Montreal, 11 December 2007 (FH) - Five Rwandans who have been the subject of extradition requests from Kigali and Interpol since the end of August 2007 are still living freely in Canada. Little information in connection with the five men is available. According to Canadian media, such as the Montreal newspaper La Presse, which recently devoted a special investigation to it, they would be living peacefully at the four corners of the country, sometimes under a false identity.

1 min 55Approximate reading time

Firstly, there is Vincent Ndamage, suspected of having directed an Interahamwe militia. This former mason would have made speeches calling for the massacre of Tutsis. According to Rwandan authorities, he would have taken part in several attacks, including the massacre of 30 children. His place of residence in Canada remains unknown.

A former minister (of the environment and tourism) is also sought by Kigali: Gaspard Ruhumuliza. According to Canadian media, he is one of the masterminds of the genocide which, after the death of President Juvénal Habyarimana, proceeded to eliminate political opponents. His whereabouts are also unknown.

Évariste Bicamumpaka, for his part, would currently be residing in the Vancouver area (British- Colombia, Pacific coast). This former sub-prefect of Butare is suspected of having directed bloodthirsty Interahamwe militias, giving them weapons.

Another senior civil servant from Butare would also be hiding in Canada: Pierre Célestin Halindintwali. Also suspected of having directed Interahamwe militias, he was at the time of the genocide (April-July 1994) director of public works of this prefecture, would have used mechanical shovels to dig mass graves. Kigali suspects him, moreover, of having massacred an entire family. After having lived a long time in Quebec, he would be living in the Ottawa area, the federal capital.

Lastly, there is Leon Mugesera, a particular case. In November 1992, this former professor of the National University of Rwanda, made a public speech inviting "to exterminate the Tutsi cockroaches ". In 2005, the Supreme Court of Canada judged that there had been obvious incitement of hatred, genocide and crimes against humanity; consequently, expulsion was necessary. But Ottawa could not complete this procedure, the death penalty being in place in Rwanda.

But if today the death penalty has been abolished in Rwanda, enough dangers would threaten Mr. Mugesera's life, so Canada can not risk extraditing him.

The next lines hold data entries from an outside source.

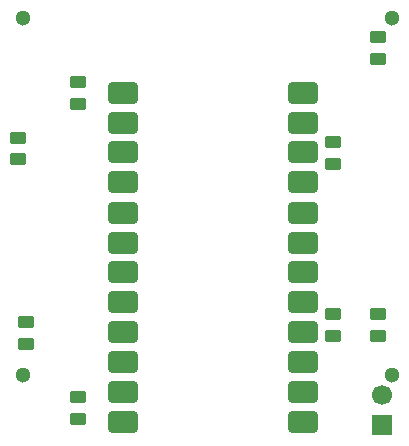
<source format=gbr>
%TF.GenerationSoftware,KiCad,Pcbnew,9.0.3*%
%TF.CreationDate,2025-10-09T23:36:15+02:00*%
%TF.ProjectId,ledkiv2,6c65646b-6976-4322-9e6b-696361645f70,rev?*%
%TF.SameCoordinates,Original*%
%TF.FileFunction,Soldermask,Bot*%
%TF.FilePolarity,Negative*%
%FSLAX46Y46*%
G04 Gerber Fmt 4.6, Leading zero omitted, Abs format (unit mm)*
G04 Created by KiCad (PCBNEW 9.0.3) date 2025-10-09 23:36:15*
%MOMM*%
%LPD*%
G01*
G04 APERTURE LIST*
G04 Aperture macros list*
%AMRoundRect*
0 Rectangle with rounded corners*
0 $1 Rounding radius*
0 $2 $3 $4 $5 $6 $7 $8 $9 X,Y pos of 4 corners*
0 Add a 4 corners polygon primitive as box body*
4,1,4,$2,$3,$4,$5,$6,$7,$8,$9,$2,$3,0*
0 Add four circle primitives for the rounded corners*
1,1,$1+$1,$2,$3*
1,1,$1+$1,$4,$5*
1,1,$1+$1,$6,$7*
1,1,$1+$1,$8,$9*
0 Add four rect primitives between the rounded corners*
20,1,$1+$1,$2,$3,$4,$5,0*
20,1,$1+$1,$4,$5,$6,$7,0*
20,1,$1+$1,$6,$7,$8,$9,0*
20,1,$1+$1,$8,$9,$2,$3,0*%
G04 Aperture macros list end*
%ADD10C,1.300000*%
%ADD11R,1.700000X1.700000*%
%ADD12C,1.700000*%
%ADD13RoundRect,0.270000X0.980000X-0.630000X0.980000X0.630000X-0.980000X0.630000X-0.980000X-0.630000X0*%
%ADD14RoundRect,0.250000X-0.450000X0.262500X-0.450000X-0.262500X0.450000X-0.262500X0.450000X0.262500X0*%
%ADD15RoundRect,0.250000X0.450000X-0.262500X0.450000X0.262500X-0.450000X0.262500X-0.450000X-0.262500X0*%
G04 APERTURE END LIST*
D10*
%TO.C,*%
X150232000Y-81326000D03*
%TD*%
%TO.C,*%
X181474000Y-81326000D03*
%TD*%
%TO.C,*%
X181474000Y-111552000D03*
%TD*%
%TO.C,*%
X150232000Y-111552000D03*
%TD*%
D11*
%TO.C,e1*%
X180677000Y-115835000D03*
D12*
X180677000Y-113295000D03*
%TD*%
D13*
%TO.C,J1*%
X173981000Y-87676000D03*
X173981000Y-90216000D03*
X173981000Y-92716000D03*
X173981000Y-95256000D03*
X173981000Y-97836000D03*
X173981000Y-100376000D03*
X173981000Y-102876000D03*
X173981000Y-105416000D03*
X174019082Y-107931343D03*
X174019082Y-110471343D03*
X174019082Y-113011343D03*
X174019082Y-115551343D03*
X158779082Y-115551343D03*
X158779082Y-113011343D03*
X158779082Y-110471343D03*
X158779082Y-107931343D03*
X158741000Y-105416000D03*
X158741000Y-102876000D03*
X158741000Y-100376000D03*
X158741000Y-97836000D03*
X158741000Y-95256000D03*
X158741000Y-92716000D03*
X158741000Y-90216000D03*
X158741000Y-87676000D03*
%TD*%
D14*
%TO.C,R2*%
X154931000Y-88588500D03*
X154931000Y-86763500D03*
%TD*%
%TO.C,R3*%
X149851000Y-93311000D03*
X149851000Y-91486000D03*
%TD*%
%TO.C,R6*%
X176521000Y-106448500D03*
X176521000Y-108273500D03*
%TD*%
D15*
%TO.C,R4*%
X176521000Y-91843500D03*
X176521000Y-93668500D03*
%TD*%
%TO.C,R7*%
X150486000Y-108908500D03*
X150486000Y-107083500D03*
%TD*%
D14*
%TO.C,R5*%
X180331000Y-106448500D03*
X180331000Y-108273500D03*
%TD*%
%TO.C,R1*%
X180331000Y-82953500D03*
X180331000Y-84778500D03*
%TD*%
%TO.C,R8*%
X154931000Y-113433500D03*
X154931000Y-115258500D03*
%TD*%
M02*

</source>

This enrages a part of the Rwandan exiles in Quebec. "He still seeks to pass for a good guy, well integrated, implicated in his religious community!", stated recently in the La Presse Joachim Mutezintare, a pastry chef in Quebec. This Tutsi told of his surprise when, in June 2007, as he attended a mass, he noticed the choir leader: Leon Mugesera.

"There are hundreds of suspects in Canada, not only five", stated to the AFP in August 2007, Jean Bosco Mutangana, spokesperson for the prosecutor general of Rwanda. This is confirmed by many sources in Canada.

To flush out these alleged génocidaires, the Royal Canadian Mounted Police (federal police) has a special "Rwanda" division composed of three full-time investigators.